Conclusion: The Virtue of Patience and Prudence
Firan is run by a sharp, straight-shooting CEO who is patient, excellent operationally, but has been aggressive when opportunity presents itself. These are many of the qualities needed by a business that aims to complement organic growth with strategic growth-by-acquisition. Simply Solventless appears to be run by finance guys, who expanded via aggressive dilutive share issuances with little patience, a lack of execution, and a good deal of unrealistic forward-looking numbers. One small cap business we have recommended and owned for a decade, the other we took a hard pass on.
The contrasting trajectories of Firan and Simply Solventless Concentrates serve as a powerful lesson for companies eyeing growth by acquisition. While the allure of rapid expansion is strong, the responsible and measured approach championed by FTG – characterized by strategic acquisitions, disciplined debt management, and minimal shareholder dilution – has clearly led to superior near and long-term shareholder returns.
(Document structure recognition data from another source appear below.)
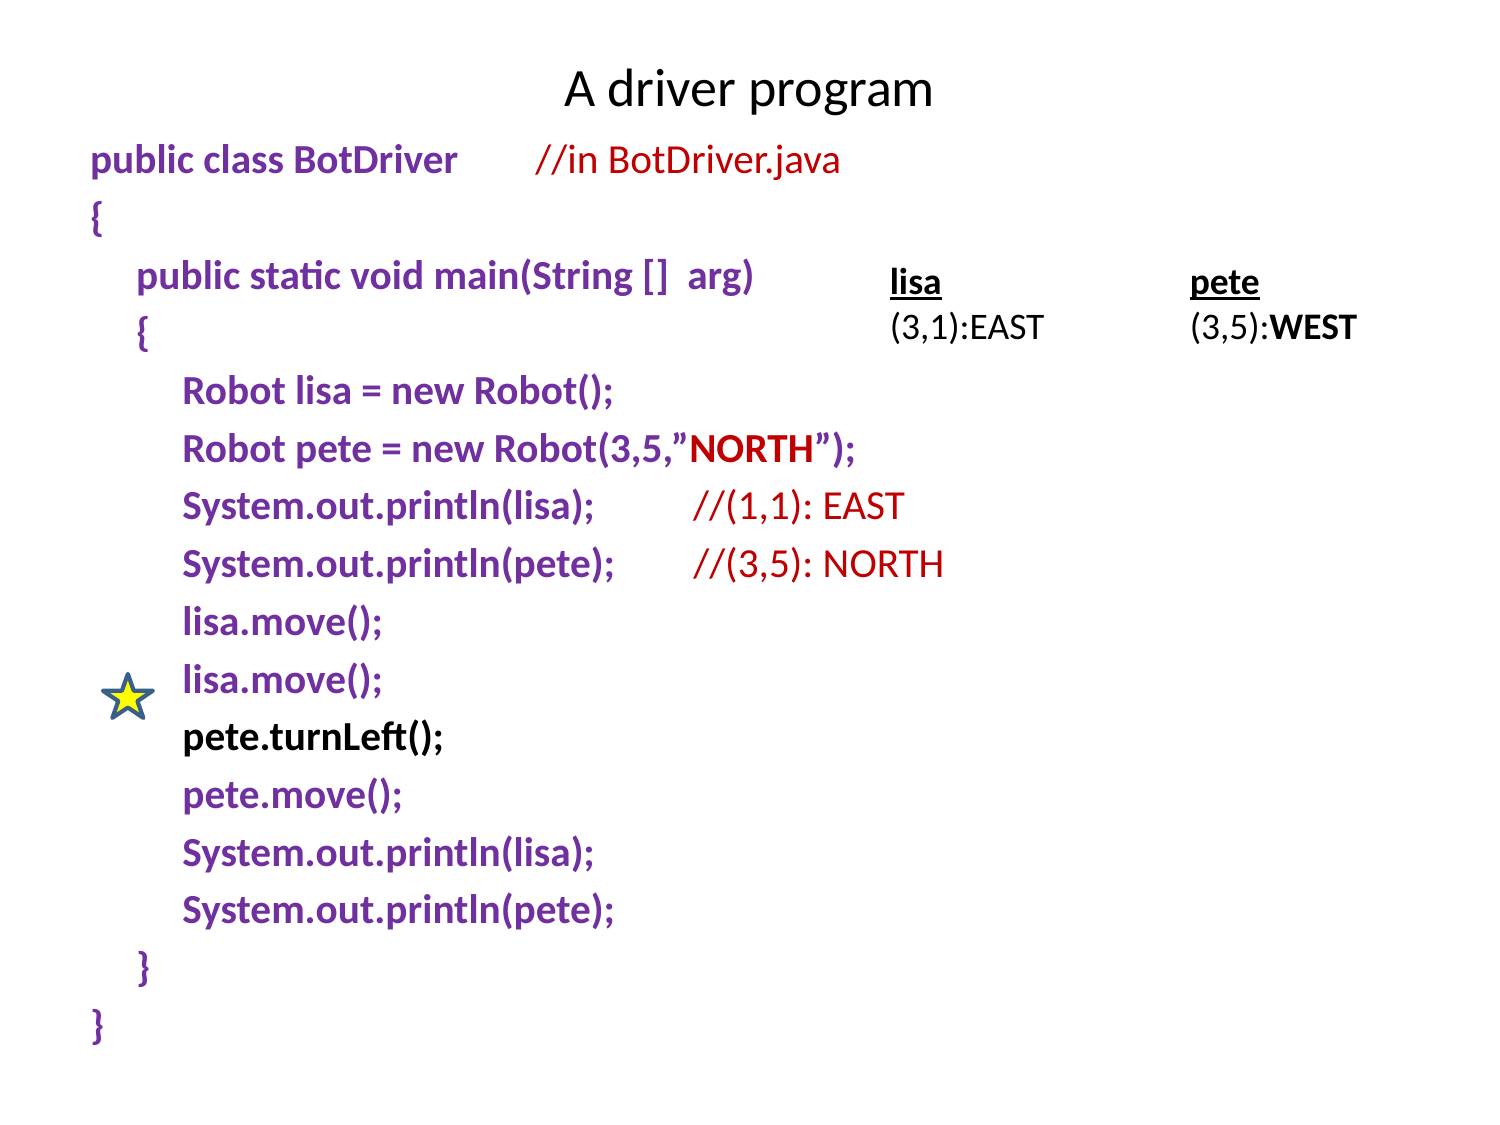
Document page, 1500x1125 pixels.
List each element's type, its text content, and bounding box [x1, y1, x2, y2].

text_box lisa pete (3,1):EAST (3,5):WEST [874, 249, 1413, 355]
text_box [100, 671, 155, 720]
list public class BotDriver //in BotDriver.java { public static void main(String [] arg) { Robot lisa = new Robot(); Robot pete = new Robot(3,5,”NORTH”); System.out.println(lisa); //(1,1): EAST System.out.println(pete); //(3,5): NORTH lisa.move(); lisa.move(); pete.turnLeft(); pete.move(); System.out.println(lisa); System.out.println(pete); } } [75, 125, 1425, 1063]
title A driver program [75, 45, 1425, 125]
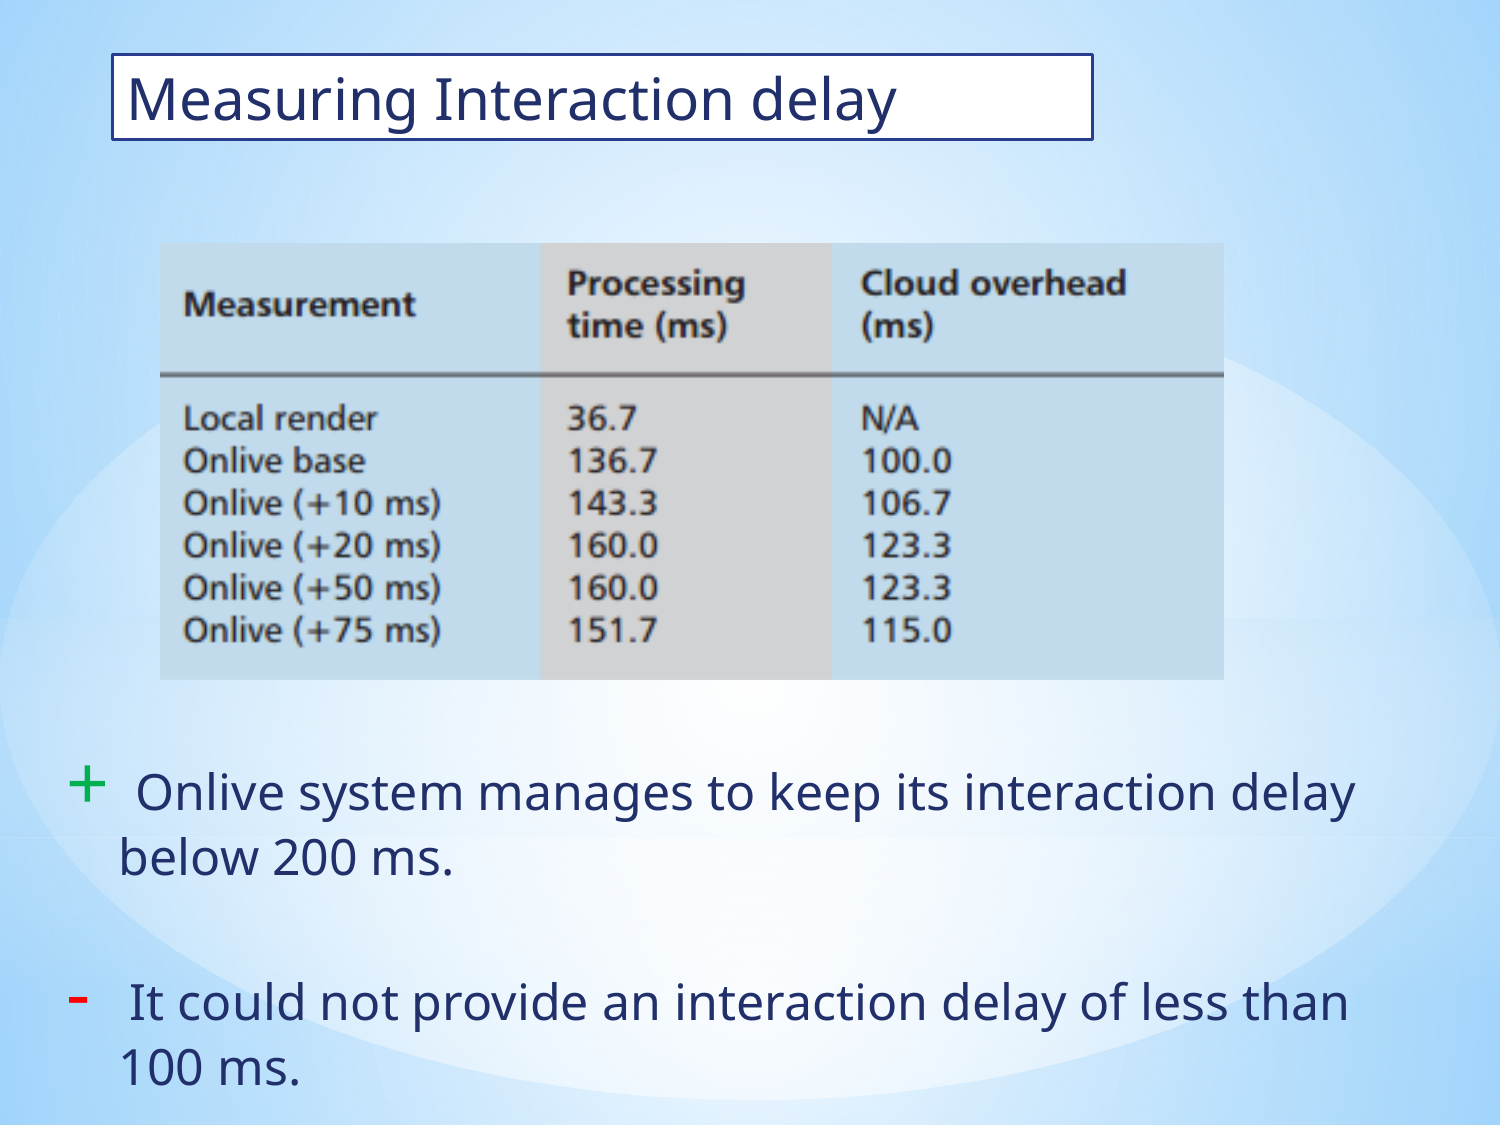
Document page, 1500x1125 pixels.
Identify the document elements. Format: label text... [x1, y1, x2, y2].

text_box + Onlive system manages to keep its interaction delay below 200 ms. - It could not provide an interaction delay of less than 100 ms. [52, 727, 1385, 1103]
text_box Measuring Interaction delay [111, 53, 1094, 141]
picture [160, 243, 1224, 680]
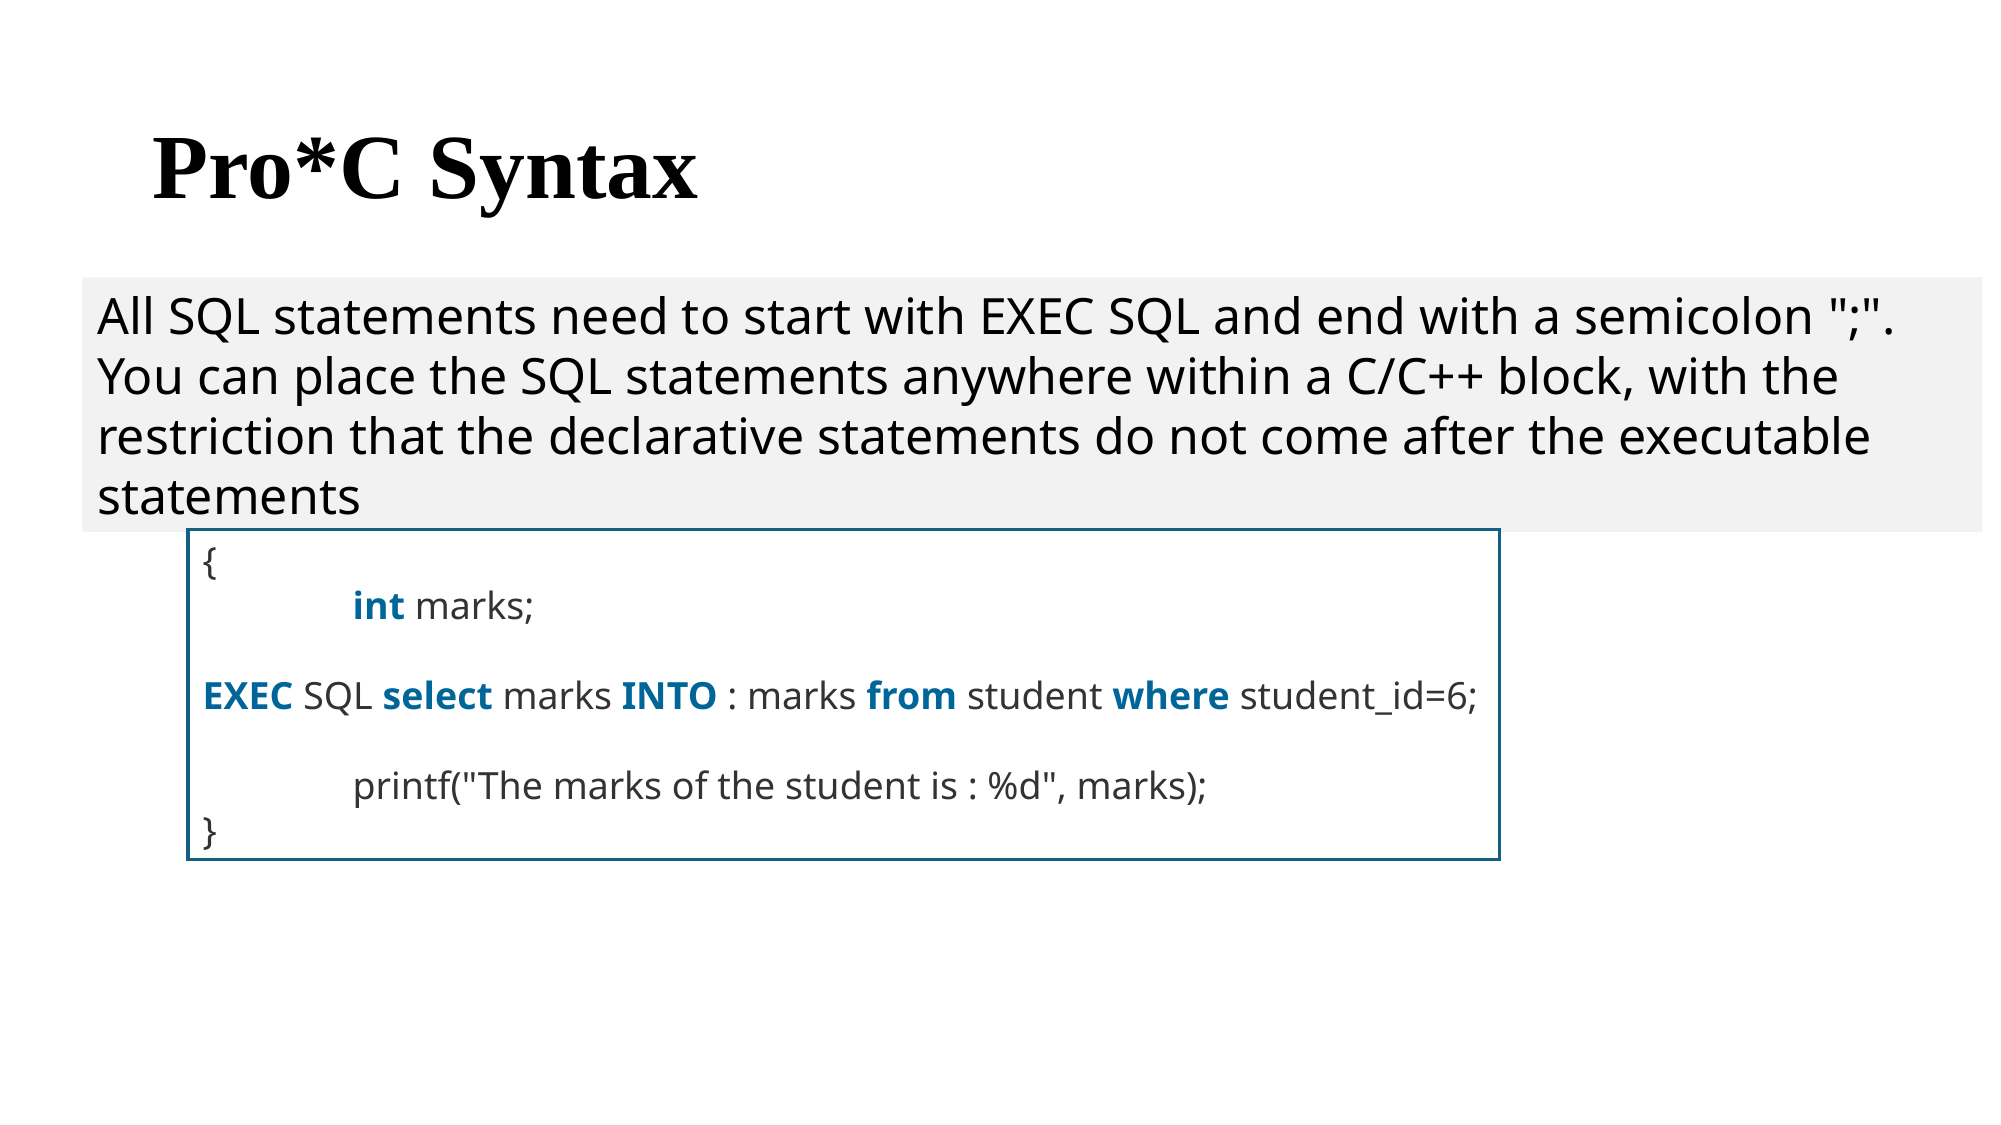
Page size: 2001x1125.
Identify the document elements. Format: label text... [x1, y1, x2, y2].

title Pro*C Syntax [137, 59, 1863, 277]
text_box { int marks; EXEC SQL select marks INTO : marks from student where student_id=6; printf("The marks of the student is : %d", marks); } [186, 528, 1501, 861]
text_box All SQL statements need to start with EXEC SQL and end with a semicolon ";". You can place the SQL statements anywhere within a C/C++ block, with the restriction that the declarative statements do not come after the executable statements [82, 277, 1983, 532]
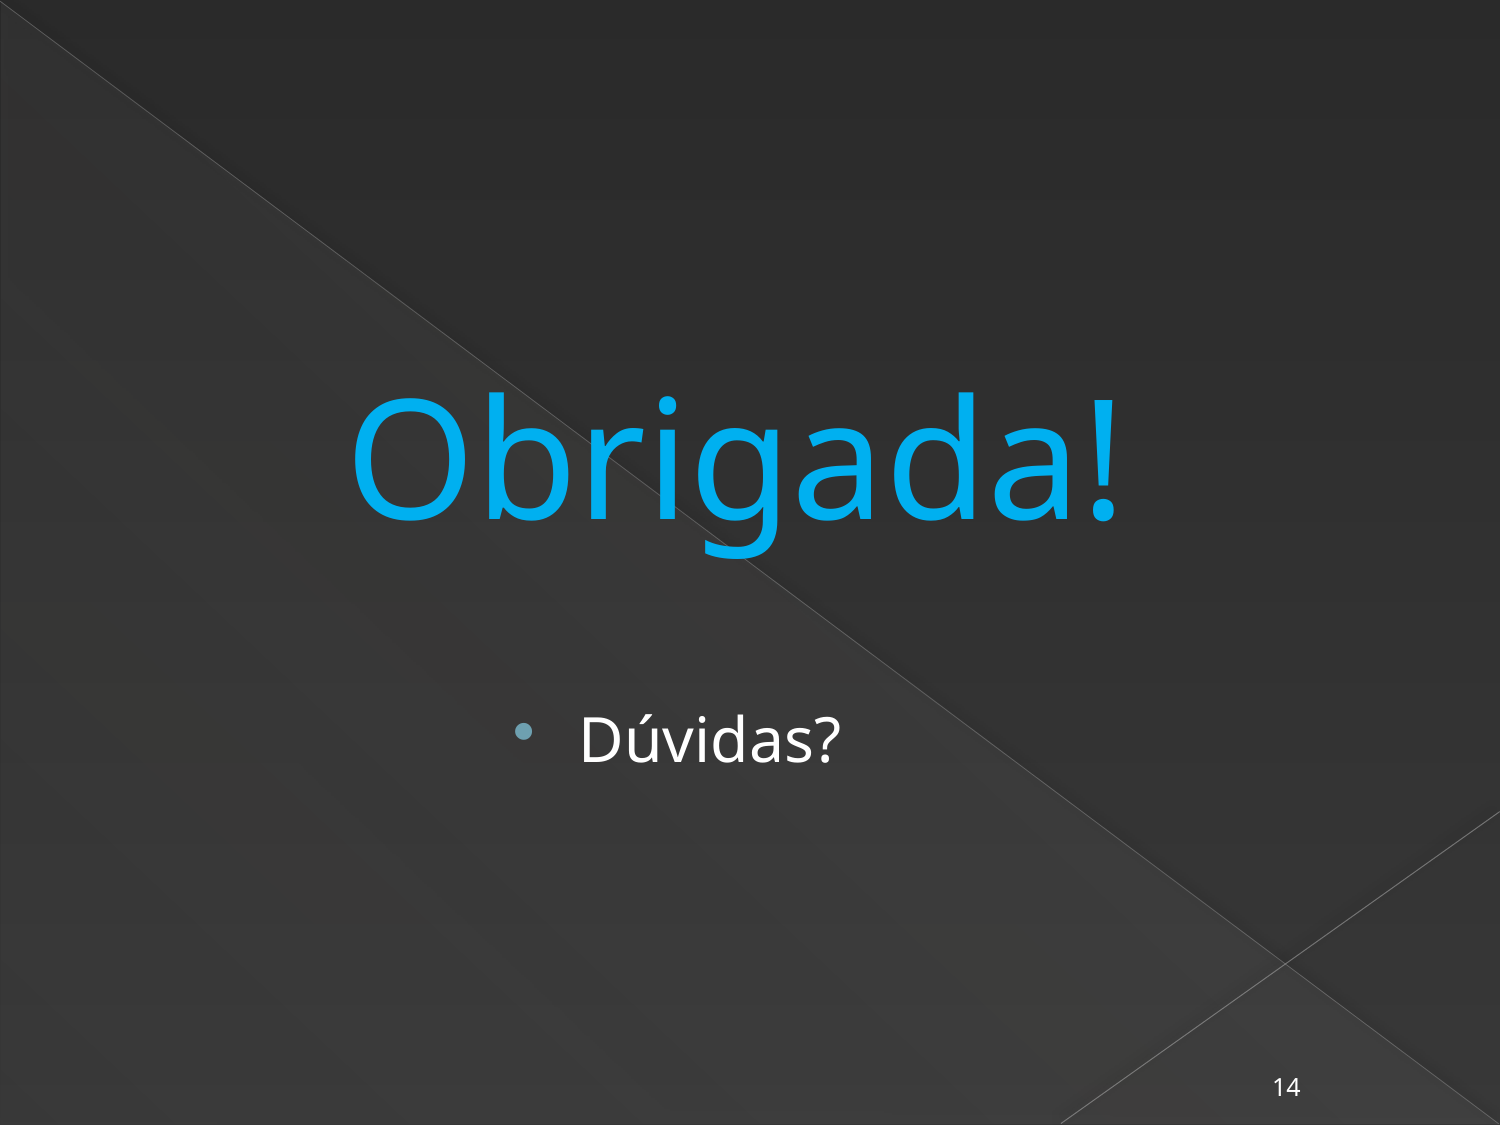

Conversely, SSC’s aggressive, highly dilutive strategy, though perhaps aiming for swift market share gains, has resulted in substantial shareholder value destruction. The market ultimately rewards sustainable, well-integrated growth that builds intrinsic value per share, rather than simply expanding through the issuance of a flood of new shares. For investors, these case studies underline the critical importance of scrutinizing a company’s financing methods and integration capabilities when evaluating M&A-driven growth strategies.